:: Goal ::
Summarize the post below about building the Magus firmware in two sentences.

:: Extract to read ::
══════════
Building the Magus firmware

I have had a Magus for about a year but not really been able to use it because of some problems*. I think maybe the problems either are fixed in a newer firmware version (the website says my device is running v20.5) or I could maybe fix myself if I had the source. I could not find any instructions on where to get upgrade firmware or how to install firmware. I decided to build the source myself. I could not get it to compile (I got as far as linker errors). Here are the steps I followed:

(Steps performed on a Windows 10 machine, with Ubuntu for Linux for Windows already installed.)

  • I downloaded and installed “64-bit java for windows”. https://www.java.com/en/download/windows-64bit.jsp
  • I rebooted.
  • I signed up for an account on st.com.
  • I installed STM32CubeMX. STM32CubeMX - STM32Cube initialization code generator - STMicroelectronics
  • I checked out GitHub - pingdynasty/OpenWare: Firmware for OWL devices to my Windows home directory, using a git client in Ubuntu for Linux. I got git revision 10a981bf68a2 from the develop branch.
  • I ran STM32CubeMX.
══════════
:: Dataset records ::
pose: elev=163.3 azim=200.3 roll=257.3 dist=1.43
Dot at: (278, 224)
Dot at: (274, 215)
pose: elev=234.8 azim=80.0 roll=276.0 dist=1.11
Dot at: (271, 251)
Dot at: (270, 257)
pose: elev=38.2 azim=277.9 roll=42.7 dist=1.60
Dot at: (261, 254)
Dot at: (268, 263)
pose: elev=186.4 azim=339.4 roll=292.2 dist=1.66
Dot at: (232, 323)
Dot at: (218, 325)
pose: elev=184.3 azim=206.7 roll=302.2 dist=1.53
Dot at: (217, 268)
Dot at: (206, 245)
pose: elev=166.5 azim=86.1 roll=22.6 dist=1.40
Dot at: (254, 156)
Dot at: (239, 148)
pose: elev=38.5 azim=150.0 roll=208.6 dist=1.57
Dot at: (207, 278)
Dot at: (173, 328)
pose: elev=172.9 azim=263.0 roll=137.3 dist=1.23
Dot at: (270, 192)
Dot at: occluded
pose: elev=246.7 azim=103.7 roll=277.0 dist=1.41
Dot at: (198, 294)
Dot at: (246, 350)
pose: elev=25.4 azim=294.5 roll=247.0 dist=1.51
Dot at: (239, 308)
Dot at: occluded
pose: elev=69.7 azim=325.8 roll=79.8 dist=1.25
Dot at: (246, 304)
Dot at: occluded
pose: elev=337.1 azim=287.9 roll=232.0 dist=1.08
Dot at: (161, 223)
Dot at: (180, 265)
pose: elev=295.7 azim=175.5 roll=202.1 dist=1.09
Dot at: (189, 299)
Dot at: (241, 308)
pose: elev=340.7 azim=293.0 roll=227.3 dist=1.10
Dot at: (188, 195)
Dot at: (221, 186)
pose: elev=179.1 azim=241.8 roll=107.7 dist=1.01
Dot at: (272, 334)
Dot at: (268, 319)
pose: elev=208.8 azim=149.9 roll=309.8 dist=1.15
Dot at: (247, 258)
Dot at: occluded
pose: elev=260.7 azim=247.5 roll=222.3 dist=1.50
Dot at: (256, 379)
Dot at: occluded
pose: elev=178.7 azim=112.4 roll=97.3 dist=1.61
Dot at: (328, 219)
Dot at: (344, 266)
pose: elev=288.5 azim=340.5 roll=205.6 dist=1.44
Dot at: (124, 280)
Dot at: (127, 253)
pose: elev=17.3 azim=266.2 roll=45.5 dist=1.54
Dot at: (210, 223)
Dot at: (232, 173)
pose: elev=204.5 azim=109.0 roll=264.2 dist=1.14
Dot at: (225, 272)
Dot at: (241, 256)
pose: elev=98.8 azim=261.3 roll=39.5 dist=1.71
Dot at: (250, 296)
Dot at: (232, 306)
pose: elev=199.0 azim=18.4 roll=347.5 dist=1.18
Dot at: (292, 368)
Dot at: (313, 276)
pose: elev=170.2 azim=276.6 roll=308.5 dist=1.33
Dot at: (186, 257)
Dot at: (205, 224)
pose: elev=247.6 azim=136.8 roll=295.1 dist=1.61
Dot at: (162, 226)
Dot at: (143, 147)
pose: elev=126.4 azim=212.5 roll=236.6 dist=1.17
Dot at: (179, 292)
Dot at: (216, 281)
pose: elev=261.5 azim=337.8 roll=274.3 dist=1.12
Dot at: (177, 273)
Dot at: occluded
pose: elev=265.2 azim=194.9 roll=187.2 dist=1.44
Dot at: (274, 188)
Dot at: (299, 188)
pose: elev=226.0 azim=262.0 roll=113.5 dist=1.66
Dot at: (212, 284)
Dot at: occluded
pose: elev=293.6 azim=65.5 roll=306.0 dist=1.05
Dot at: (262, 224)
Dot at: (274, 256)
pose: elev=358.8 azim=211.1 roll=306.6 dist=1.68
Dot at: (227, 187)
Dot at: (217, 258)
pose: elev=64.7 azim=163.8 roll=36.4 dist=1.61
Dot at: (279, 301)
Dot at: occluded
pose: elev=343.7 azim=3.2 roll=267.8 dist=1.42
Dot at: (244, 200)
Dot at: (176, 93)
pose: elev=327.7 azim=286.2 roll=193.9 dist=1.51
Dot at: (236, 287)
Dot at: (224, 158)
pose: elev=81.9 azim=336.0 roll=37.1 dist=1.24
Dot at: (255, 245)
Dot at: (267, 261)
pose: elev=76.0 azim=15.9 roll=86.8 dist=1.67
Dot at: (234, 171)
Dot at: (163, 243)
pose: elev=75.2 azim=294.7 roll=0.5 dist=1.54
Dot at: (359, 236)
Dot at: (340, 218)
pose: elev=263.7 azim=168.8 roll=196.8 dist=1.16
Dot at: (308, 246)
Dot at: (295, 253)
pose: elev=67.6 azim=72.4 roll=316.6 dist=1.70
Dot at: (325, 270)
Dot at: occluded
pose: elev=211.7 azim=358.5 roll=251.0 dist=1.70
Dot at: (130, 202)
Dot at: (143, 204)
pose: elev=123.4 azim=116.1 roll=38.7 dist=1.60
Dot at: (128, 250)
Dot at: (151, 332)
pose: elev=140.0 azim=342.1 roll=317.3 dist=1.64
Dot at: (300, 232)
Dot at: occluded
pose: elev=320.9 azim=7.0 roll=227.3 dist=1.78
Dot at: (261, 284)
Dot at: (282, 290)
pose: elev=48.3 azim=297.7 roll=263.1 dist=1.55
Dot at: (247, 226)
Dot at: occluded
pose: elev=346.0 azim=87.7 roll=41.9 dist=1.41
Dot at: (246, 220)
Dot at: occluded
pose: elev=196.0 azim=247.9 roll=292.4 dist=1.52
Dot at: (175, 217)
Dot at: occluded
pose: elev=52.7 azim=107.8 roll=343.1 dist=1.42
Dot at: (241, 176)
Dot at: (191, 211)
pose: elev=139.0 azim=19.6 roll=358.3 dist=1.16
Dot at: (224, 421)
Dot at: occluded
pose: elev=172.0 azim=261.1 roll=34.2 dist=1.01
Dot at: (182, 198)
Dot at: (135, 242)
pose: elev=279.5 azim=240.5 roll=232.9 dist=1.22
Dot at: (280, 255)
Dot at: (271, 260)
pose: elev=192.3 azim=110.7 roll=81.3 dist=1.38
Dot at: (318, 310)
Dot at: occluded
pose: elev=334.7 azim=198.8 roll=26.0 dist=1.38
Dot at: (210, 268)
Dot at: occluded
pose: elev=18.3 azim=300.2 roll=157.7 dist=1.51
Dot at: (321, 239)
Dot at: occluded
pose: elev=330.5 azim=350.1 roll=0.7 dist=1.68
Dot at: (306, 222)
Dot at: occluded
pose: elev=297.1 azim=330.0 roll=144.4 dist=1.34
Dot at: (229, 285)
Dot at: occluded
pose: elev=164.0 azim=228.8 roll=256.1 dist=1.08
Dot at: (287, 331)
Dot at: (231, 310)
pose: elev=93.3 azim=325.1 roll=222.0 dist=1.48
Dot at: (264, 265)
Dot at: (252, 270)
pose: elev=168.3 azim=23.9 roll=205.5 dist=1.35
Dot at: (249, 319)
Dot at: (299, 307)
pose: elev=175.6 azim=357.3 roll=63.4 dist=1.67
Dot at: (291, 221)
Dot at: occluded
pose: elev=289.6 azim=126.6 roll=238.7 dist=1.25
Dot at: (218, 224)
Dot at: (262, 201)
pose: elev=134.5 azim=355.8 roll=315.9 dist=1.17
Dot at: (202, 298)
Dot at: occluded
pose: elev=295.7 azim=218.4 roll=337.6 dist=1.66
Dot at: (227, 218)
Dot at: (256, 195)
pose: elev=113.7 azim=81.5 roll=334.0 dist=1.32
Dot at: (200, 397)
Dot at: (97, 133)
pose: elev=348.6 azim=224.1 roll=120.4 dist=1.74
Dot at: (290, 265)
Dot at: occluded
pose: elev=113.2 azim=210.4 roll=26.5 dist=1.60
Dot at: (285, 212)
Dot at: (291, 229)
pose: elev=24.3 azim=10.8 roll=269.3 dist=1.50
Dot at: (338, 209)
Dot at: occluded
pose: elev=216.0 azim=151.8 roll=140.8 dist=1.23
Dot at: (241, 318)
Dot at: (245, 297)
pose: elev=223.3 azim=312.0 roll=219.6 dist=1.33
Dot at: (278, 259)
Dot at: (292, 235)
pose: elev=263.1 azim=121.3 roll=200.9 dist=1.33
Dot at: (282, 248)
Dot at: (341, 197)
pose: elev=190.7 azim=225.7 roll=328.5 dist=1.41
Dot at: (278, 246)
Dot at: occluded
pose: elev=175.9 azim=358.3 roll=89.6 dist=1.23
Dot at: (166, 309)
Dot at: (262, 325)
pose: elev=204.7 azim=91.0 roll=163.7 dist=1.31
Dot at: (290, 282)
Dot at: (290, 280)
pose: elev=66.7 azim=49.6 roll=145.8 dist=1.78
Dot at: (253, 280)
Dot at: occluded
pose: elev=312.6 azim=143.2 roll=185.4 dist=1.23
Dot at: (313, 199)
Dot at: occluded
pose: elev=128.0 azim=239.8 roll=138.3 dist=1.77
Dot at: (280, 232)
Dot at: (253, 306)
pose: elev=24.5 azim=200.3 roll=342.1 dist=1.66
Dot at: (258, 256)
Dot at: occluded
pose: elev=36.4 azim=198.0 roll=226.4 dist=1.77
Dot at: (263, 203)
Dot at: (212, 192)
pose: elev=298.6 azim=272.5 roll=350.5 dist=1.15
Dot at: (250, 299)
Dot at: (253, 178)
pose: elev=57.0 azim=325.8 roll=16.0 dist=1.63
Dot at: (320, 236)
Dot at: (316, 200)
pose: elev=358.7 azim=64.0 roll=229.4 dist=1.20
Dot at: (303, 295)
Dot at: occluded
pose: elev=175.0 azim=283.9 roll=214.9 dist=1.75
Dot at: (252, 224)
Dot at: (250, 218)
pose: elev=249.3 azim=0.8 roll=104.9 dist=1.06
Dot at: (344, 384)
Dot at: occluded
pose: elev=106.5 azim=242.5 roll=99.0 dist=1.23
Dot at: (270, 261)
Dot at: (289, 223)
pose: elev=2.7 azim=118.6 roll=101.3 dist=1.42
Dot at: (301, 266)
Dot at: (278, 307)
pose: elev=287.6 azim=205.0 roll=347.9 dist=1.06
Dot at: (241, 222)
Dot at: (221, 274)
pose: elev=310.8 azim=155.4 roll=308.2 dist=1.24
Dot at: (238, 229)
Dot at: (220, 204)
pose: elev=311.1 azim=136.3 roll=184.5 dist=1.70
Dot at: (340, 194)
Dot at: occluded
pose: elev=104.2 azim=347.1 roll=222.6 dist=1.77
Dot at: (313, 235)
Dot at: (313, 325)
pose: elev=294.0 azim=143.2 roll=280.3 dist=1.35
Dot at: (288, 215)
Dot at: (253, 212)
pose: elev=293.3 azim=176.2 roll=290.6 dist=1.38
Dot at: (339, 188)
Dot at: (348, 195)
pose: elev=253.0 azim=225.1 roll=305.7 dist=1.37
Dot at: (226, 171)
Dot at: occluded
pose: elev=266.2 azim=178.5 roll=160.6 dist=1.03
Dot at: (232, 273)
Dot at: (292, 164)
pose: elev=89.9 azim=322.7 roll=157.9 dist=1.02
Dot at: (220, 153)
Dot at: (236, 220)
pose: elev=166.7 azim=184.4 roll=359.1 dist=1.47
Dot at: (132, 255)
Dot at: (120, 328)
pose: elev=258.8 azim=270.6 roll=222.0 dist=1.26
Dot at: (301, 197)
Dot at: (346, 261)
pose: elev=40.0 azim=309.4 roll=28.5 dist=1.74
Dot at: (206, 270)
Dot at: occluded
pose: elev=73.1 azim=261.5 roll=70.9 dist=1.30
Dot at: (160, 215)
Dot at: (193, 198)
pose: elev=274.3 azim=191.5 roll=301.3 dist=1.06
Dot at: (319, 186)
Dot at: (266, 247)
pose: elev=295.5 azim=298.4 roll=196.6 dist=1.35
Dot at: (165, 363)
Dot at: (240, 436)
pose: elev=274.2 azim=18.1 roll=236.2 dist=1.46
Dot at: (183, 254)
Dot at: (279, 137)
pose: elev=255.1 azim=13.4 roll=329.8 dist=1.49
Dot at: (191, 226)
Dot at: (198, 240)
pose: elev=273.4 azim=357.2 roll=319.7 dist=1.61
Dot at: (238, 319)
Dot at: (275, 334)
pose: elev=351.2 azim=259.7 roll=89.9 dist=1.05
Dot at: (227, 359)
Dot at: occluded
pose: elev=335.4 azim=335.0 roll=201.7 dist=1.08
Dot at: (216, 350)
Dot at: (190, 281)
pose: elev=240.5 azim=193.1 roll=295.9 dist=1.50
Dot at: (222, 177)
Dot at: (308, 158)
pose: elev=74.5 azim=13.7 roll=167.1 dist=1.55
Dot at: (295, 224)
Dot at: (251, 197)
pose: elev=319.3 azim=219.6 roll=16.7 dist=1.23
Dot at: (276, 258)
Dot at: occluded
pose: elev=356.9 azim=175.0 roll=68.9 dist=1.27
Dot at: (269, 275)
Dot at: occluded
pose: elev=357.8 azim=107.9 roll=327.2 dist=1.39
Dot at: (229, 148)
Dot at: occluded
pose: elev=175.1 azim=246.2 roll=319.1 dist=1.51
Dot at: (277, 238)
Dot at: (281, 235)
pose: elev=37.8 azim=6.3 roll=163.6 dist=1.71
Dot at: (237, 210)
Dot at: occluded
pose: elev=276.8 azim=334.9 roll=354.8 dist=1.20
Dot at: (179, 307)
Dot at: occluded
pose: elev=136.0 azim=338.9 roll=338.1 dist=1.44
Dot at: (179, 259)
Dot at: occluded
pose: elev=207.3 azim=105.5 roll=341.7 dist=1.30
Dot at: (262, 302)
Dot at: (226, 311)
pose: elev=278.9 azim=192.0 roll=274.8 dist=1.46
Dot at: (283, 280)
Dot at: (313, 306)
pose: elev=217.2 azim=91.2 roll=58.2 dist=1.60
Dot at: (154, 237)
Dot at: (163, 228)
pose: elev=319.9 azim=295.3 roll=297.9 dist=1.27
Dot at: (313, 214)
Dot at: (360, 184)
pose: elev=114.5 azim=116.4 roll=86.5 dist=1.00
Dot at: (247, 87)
══════════
:: Response to the exercise ::
The poster has had a Magus for about a year but has not really been able to use it because of some problems, and thinks a newer firmware version or access to the source might fix them. Finding no instructions for getting or installing firmware, the poster tried building the source on Windows 10 with Ubuntu for Linux by installing Java and STM32CubeMX and checking out the OpenWare code from GitHub, but could not get it to compile past linker errors.